Questions to answer:
1/ In the passage on Louis Ratisbonne, do these statements agree with the text? Answer yes or no for each, and quote the deciding words exactly. (a) He studied at the College Henry IV in Paris. (b) L'Enfer received the prix Bordin. (c) He published Alfred de Vigny's Journal d'un poète.
2/ Copy the passage on Louis Ratisbonne between "He was born" and "to the Senate.", inclusive, switching "banker" for "merchant".

Selected passage:
§ §

He was born at Strasbourg. He was the son of the banker Adolphe Ratisbonne and his wife Charlotte Oppenheim (daughter of Salomon Oppenheim), and the nephew of the priests Marie Theodor Ratisbonne and Marie-Alphonse Ratisbonne. He studied at the school of his native town and at the College Henry IV in Paris. He was connected with the Journal des Debats from 1853 to 1876; became librarian of the palace of Fontainebleau in 1871, and three years later to the Senate.

Louis Ratisbonne's most important work was a verse translation of the La Divina Commedia (The Divine Comedy), in which the original is rendered tercet by tercet into French. L'Enfer (1852) was crowned by the Academy; Le Purgatoire (1857) and Le Paradis (1859) received the prix Bordin.

He is also the author of some charming fables and verses for children: La Comédie enfantine (1860), Les Figures jeunes (1865) and others. He was literary executor of Alfred de Vigny, whose Destinées (1864) and Journal d'un poète (1867) he published. Ratisbonne died in Paris.

Through the influence of Thiers, Ratisbonne was appointed librarian at Fontainbleau, where he succeeded Octave Feuillet, and later he was transferred to the Palais du Luxembourg.

§ §

Recorded data:
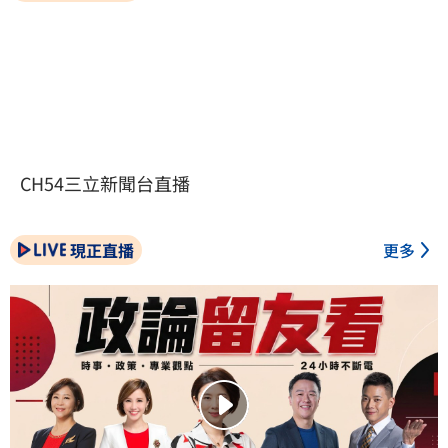
CH54三立新聞台直播
現正直播
更多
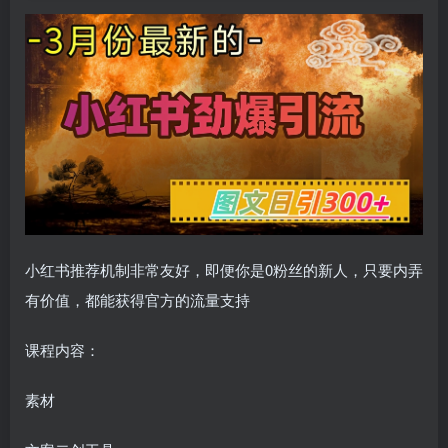
小红书推荐机制非常友好，即便你是0粉丝的新人，只要内弄
有价值，都能获得官方的流量支持
课程内容：
素材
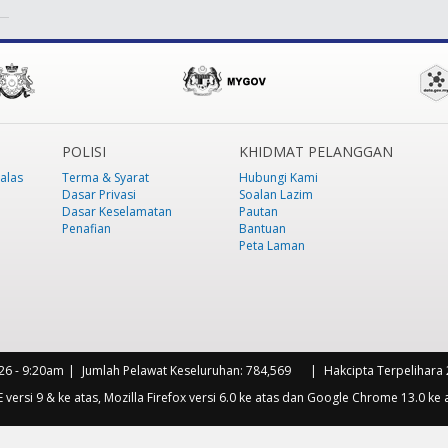
POLISI
KHIDMAT PELANGGAN
alas
Terma & Syarat
Hubungi Kami
Dasar Privasi
Soalan Lazim
Dasar Keselamatan
Pautan
Penafian
Bantuan
Peta Laman
26 - 9:20am
Jumlah Pelawat Keseluruhan:
784,569
Hakcipta Terpelihara 
versi 9 & ke atas, Mozilla Firefox versi 6.0 ke atas dan Google Chrome 13.0 ke 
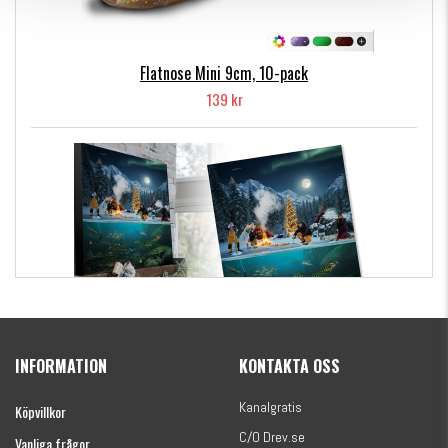
Flatnose Mini 9cm, 10-pack
139 kr
Kanalgratis Officiella Fiskekalender 2026
(julkalender)
INFORMATION
KONTAKTA OSS
1695 kr
Kanalgratis
Köpvillkor
C/O Drev.se
Vanliga frågor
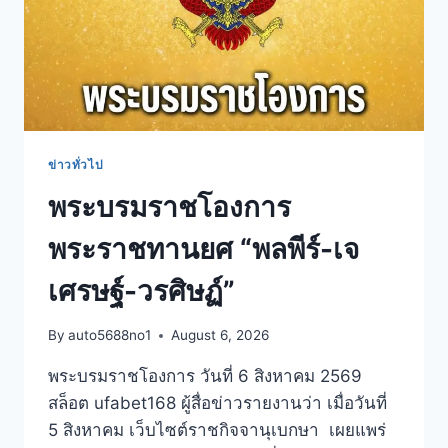
ข่าวทั่วไป
พระบรมราชโองการ
พระราชทานยศ “พลพีร์-เจ
เศรษฐ์-วรศิษฏ์”
By
auto5688no1
August 6, 2026
พระบรมราชโองการ วันที่ 6 สิงหาคม 2569
สล็อต ufabet168 ผู้สื่อข่าวรายงานว่า เมื่อวันที่
5 สิงหาคม เว็บไซต์ราชกิจจานุเบกษา เผยแพร่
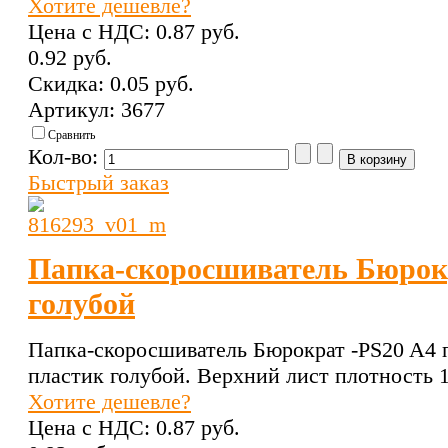
Хотите дешевле?
Цена с НДС:
0.87 pуб.
0.92 pуб.
Скидка:
0.05 pуб.
Артикул: 3677
Сравнить
Кол-во:
Быстрый заказ
Папка-скоросшиватель Бюрокр
голубой
Папка-скоросшиватель Бюрократ -PS20 A4 
пластик голубой. Верхний лист плотность 
Хотите дешевле?
Цена с НДС:
0.87 pуб.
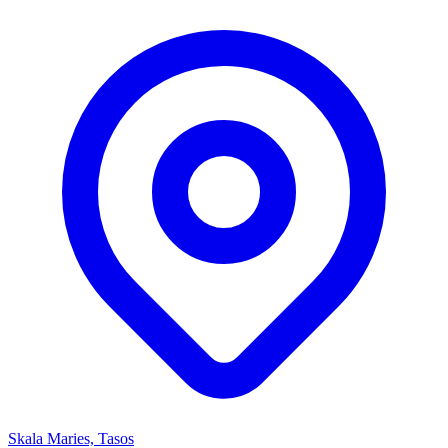
Skala Maries, Tasos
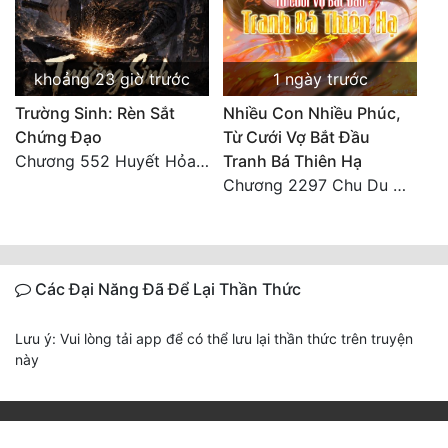
khoảng 23 giờ trước
1 ngày trước
Trường Sinh: Rèn Sắt
Nhiều Con Nhiều Phúc,
Chứng Đạo
Từ Cưới Vợ Bắt Đầu
Chương 552 Huyết Hỏa Độn Hư, nhân quả chưa dứt
Tranh Bá Thiên Hạ
Chương 2297 Chu Du Du mang thai
Các Đại Năng Đã Để Lại Thần Thức
Lưu ý: Vui lòng tải app để có thể lưu lại thần thức trên truyện
này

§ §

Solved problems:
1/
(a) Yes: "He studied at the school of his native town and at the College Henry IV in Paris."
(b) No: "L'Enfer (1852) was crowned by the Academy; Le Purgatoire (1857) and Le Paradis (1859) received the prix Bordin."
(c) Yes: "whose Destinées (1864) and Journal d'un poète (1867) he published."

2/
He was born at Strasbourg. He was the son of the merchant Adolphe Ratisbonne and his wife Charlotte Oppenheim (daughter of Salomon Oppenheim), and the nephew of the priests Marie Theodor Ratisbonne and Marie-Alphonse Ratisbonne. He studied at the school of his native town and at the College Henry IV in Paris. He was connected with the Journal des Debats from 1853 to 1876; became librarian of the palace of Fontainebleau in 1871, and three years later to the Senate.